Requirements:
1) Reproduce the passage of the SIParCS project descriptions from "Intern: Analiese Gonzalez" to "Yousuf (Rhodes College)".
2) In the SIParCS project descriptions, how many processors had earlier work successfully scaled DART to?
3) Extend the SIParCS project descriptions, picking up right after their final sentence.

-- START OF Text provided --

Project 1. Investigate the workflow and scaling of organizational CI/CD server 

Intern: Tri Nguyen (Indiana University, Bloomington)
Mentors: Haiying Xu, Brian Vanderwende, Cena Brown, Supreeth Madapur Suresh

CI/CD self-hosted runners were successfully deployed in our previous SIParCS projects. However, it is not convenient to exercise it across the organization, since it is only implemented at the user level, which requires every user to set up a self-hosted runner and set the repository to private for security purposes. So we need to further investigate the workflow and scalability of an organizational runner server. With this in mind, we want to research a centralized CI/CD server - similar to the Exascale Computing Project's CI/CD system - with advanced workflow, batch executors, and a downscoping pipeline. After prototyping such a server, we can collect information about the scalability, usage limitation, and hardware requirements etc. for future proposals. This project will familiarize ourselves with how to start a real-time CI/CD server within an organization and have a more automated workflow for our scientific simulation models.

Project 2. Improving data center visibility with AI

Intern: Analiese Gonzalez (Cypress College)
Mentors: Ben Matthews, Jenett Tillotson

The goal of this project is to evaluate and extend where possible, a monitoring framework (AIOPS), that utilizes machine learning and AI to provide insight into datacenter infrastructure operations. The intern will work closely with HPE, the vendor for NCAR's flagship supercomputer Derecho, as well as NCAR HPC professional staff to analyze real-time datacenter metrics. The objective is to provide feedback and improvements to enhance tooling to assist staff in identifying infrastructure issues quickly to ensure reliable operation of Derecho and prevent damage to the equipment.

Project 3. High Performance Data Assimilation

Intern: Kamil Yousuf (Rhodes College)
Mentors: Helen Kershaw, Marlee Smith

The Data Assimilation Research Testbed (DART) is a widely used community software facility for data assimilation. One application of data assimilation is improving numerical weather prediction. To do this, DART ingests a group of model forecasts, say 80 predictions of weather in the United States, and uses statistics to combine these model forecasts with observations to produce a better estimate of the weather. The project will start with profiling of the DART code on NCAR’s Derecho supercomputer. The student will use the profiling results, and their own experience to guide the direction of the project into one of the the following projects: Satellite observations are a vital source of data for weather forecasting. Previous work to successfully scale DART to 100,000 processors has focused on dealing with high resolution model forecasts, and relatively small observation counts. Satellite data has disrupted this assumption: billions of observations per day are expected and will become the norm for data assimilation. This project would involve redesigning the DART observation sequence structure with a focus on parallelism, memory storage, and IO. Initial work on compressing out unwanted model state for the Red Sea Data Assimilation project was completed by a SIParCs student. The work was specific to the MITgcm ocean model interface for DART and provided huge efficiency gains for the project. This project would be to generalize this approach and allow general masking of the state, which is applicable for land models and ice models where the ensemble may not be complete at every 3D grid location. Currently the check for incomplete ensembles happens within the assimilation code, which is both costly and error prone. DART already distributes and manages model state across nodes. The goal of this project is to add an abstraction layer to separate the logical representation of the model state from the compressed/masked version in memory.

-- END OF Text provided --
-- START OF Stored data --

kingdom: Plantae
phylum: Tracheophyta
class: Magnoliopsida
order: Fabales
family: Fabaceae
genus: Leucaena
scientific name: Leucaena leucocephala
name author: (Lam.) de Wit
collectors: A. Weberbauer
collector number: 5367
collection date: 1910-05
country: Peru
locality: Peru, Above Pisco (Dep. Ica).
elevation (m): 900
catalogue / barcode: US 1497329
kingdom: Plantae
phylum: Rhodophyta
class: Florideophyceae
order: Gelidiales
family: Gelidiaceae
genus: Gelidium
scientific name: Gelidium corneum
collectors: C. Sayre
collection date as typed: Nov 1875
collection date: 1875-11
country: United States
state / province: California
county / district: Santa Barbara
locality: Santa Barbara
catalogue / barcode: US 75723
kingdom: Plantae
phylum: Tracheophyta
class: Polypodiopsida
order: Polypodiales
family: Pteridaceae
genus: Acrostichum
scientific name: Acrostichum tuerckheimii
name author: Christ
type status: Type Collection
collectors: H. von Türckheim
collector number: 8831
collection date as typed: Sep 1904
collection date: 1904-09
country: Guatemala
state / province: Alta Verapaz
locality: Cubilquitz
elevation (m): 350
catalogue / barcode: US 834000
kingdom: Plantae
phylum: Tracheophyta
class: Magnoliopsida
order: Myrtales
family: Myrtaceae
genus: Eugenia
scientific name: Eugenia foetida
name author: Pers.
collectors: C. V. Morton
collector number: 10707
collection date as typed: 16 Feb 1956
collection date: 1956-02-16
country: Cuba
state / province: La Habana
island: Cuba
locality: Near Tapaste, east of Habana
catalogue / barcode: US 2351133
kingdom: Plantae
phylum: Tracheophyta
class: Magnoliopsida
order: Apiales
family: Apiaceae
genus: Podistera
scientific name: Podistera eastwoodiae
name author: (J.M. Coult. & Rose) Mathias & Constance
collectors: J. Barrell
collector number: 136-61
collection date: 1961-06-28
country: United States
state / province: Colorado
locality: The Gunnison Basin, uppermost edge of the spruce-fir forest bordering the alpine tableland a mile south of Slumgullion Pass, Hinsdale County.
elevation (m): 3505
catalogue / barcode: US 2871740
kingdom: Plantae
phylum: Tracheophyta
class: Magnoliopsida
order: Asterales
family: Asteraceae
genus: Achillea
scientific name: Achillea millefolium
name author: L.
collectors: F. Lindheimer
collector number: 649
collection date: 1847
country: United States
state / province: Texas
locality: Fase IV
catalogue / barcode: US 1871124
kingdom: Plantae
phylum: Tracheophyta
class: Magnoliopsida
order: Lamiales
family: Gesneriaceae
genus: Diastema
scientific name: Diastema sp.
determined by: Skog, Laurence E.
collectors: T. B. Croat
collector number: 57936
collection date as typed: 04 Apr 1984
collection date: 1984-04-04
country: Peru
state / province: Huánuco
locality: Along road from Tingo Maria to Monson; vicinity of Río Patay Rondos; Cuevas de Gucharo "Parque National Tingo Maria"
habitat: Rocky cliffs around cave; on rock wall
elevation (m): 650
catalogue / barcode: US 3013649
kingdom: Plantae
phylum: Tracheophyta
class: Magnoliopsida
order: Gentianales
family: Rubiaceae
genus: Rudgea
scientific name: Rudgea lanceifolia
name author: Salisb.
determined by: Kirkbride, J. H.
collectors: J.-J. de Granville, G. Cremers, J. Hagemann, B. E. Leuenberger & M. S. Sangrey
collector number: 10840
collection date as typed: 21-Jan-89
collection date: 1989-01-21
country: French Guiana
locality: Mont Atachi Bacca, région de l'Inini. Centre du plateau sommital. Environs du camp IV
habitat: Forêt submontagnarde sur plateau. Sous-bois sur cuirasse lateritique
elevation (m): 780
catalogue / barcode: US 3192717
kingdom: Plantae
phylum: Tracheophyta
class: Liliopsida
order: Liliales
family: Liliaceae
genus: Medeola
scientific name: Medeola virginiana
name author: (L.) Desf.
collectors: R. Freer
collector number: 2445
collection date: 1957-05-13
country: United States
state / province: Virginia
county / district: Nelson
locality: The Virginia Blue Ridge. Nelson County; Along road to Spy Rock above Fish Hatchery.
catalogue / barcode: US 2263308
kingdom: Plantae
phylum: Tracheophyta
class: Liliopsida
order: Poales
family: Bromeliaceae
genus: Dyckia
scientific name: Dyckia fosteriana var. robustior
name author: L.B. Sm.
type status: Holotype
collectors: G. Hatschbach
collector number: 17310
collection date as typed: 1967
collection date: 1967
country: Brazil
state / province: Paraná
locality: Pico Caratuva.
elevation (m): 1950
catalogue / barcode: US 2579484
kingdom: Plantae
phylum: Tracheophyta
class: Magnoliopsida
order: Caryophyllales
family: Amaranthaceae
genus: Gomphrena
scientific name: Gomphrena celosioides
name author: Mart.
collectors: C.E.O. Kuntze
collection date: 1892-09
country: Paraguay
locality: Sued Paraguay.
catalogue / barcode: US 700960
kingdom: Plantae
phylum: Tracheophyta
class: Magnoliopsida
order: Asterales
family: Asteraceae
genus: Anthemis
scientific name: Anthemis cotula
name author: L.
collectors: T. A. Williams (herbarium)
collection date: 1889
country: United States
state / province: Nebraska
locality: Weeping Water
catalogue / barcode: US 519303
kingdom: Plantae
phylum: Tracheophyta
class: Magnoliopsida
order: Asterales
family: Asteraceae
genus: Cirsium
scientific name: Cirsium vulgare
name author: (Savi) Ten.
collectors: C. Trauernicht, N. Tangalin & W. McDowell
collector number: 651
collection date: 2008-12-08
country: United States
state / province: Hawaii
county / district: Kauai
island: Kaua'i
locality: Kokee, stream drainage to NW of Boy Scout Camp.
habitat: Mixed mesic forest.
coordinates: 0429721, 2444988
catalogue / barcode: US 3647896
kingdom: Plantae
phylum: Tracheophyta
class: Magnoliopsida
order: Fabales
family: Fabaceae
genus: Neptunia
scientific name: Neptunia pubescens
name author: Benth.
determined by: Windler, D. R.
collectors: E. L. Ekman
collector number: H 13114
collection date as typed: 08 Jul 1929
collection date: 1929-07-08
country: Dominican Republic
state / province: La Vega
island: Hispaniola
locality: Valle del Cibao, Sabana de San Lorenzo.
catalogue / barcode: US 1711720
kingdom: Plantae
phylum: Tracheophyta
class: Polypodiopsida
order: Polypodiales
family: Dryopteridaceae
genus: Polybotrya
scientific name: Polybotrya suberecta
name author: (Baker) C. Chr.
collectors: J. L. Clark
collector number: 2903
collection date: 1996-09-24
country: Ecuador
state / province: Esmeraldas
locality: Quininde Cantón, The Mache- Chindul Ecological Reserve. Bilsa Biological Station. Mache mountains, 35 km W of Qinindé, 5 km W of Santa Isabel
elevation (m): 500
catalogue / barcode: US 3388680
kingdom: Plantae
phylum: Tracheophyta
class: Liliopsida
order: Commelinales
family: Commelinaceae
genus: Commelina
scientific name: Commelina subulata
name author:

-- END OF Stored data --

Results of the exercise:
1)
Intern: Analiese Gonzalez (Cypress College)
Mentors: Ben Matthews, Jenett Tillotson

The goal of this project is to evaluate and extend where possible, a monitoring framework (AIOPS), that utilizes machine learning and AI to provide insight into datacenter infrastructure operations. The intern will work closely with HPE, the vendor for NCAR's flagship supercomputer Derecho, as well as NCAR HPC professional staff to analyze real-time datacenter metrics. The objective is to provide feedback and improvements to enhance tooling to assist staff in identifying infrastructure issues quickly to ensure reliable operation of Derecho and prevent damage to the equipment.

Project 3. High Performance Data Assimilation

Intern: Kamil Yousuf (Rhodes College)

2) 100,000 processors.

3)
Project 4. Geospatial Analysis of Machine Learning for Hydrometeorological Hazards, Uncertainties, and Impacts

Intern: Sophia Reiner (University of Wisconsin - Madison)
Mentors: David John Gagne, Julie Demuth, John Schreck, Charlie Becker, Gabrielle Gantos, Chris Wirz, Andrea Schumacher

Hydrometeorological hazards, such as flooding and winter storms, are among the most costly hazards in the U.S., with major impacts on people’s well-being, livelihoods, and the environment. These are increasing with climate change, as evidenced by recent, devastating floods from atmospheric river events in California. For these reasons, it is more important than ever to understand the dynamics of hydrometeorological events, in order to better understand what changes in policies and practices might help. The impacts of these events are heavily influenced by meteorological, geographical, and societal factors, so impact modeling approaches must take all three into account. Machine learning approaches are a promising way to integrate these different factors but still require significant validation. The student intern will analyze data and machine learning models for predicting hydrometeorological hazards as well as associated societal impacts and the uncertainties associated with both. The student will work with a team of data, social, and atmospheric science experts as part of the NSF AI Institute for Research on Trustworthy AI in Weather, Climate, and Coastal Oceanography (AI2ES; ai2es.org) to perform this analysis. They will use a variety of software tools to validate the models and analyze what factors most influence the accuracy and uncertainty of the predictions. They may incorporate a wide range of social data sources, including population, mobility, vulnerability, and survey data to identify disproportionate impacts or disproportionate drops in model performance.

Project 5. Creating geoscience data analysis and visualization workflow examples in Python

Intern: Andy McKeen (Vermont State University - Lyndon)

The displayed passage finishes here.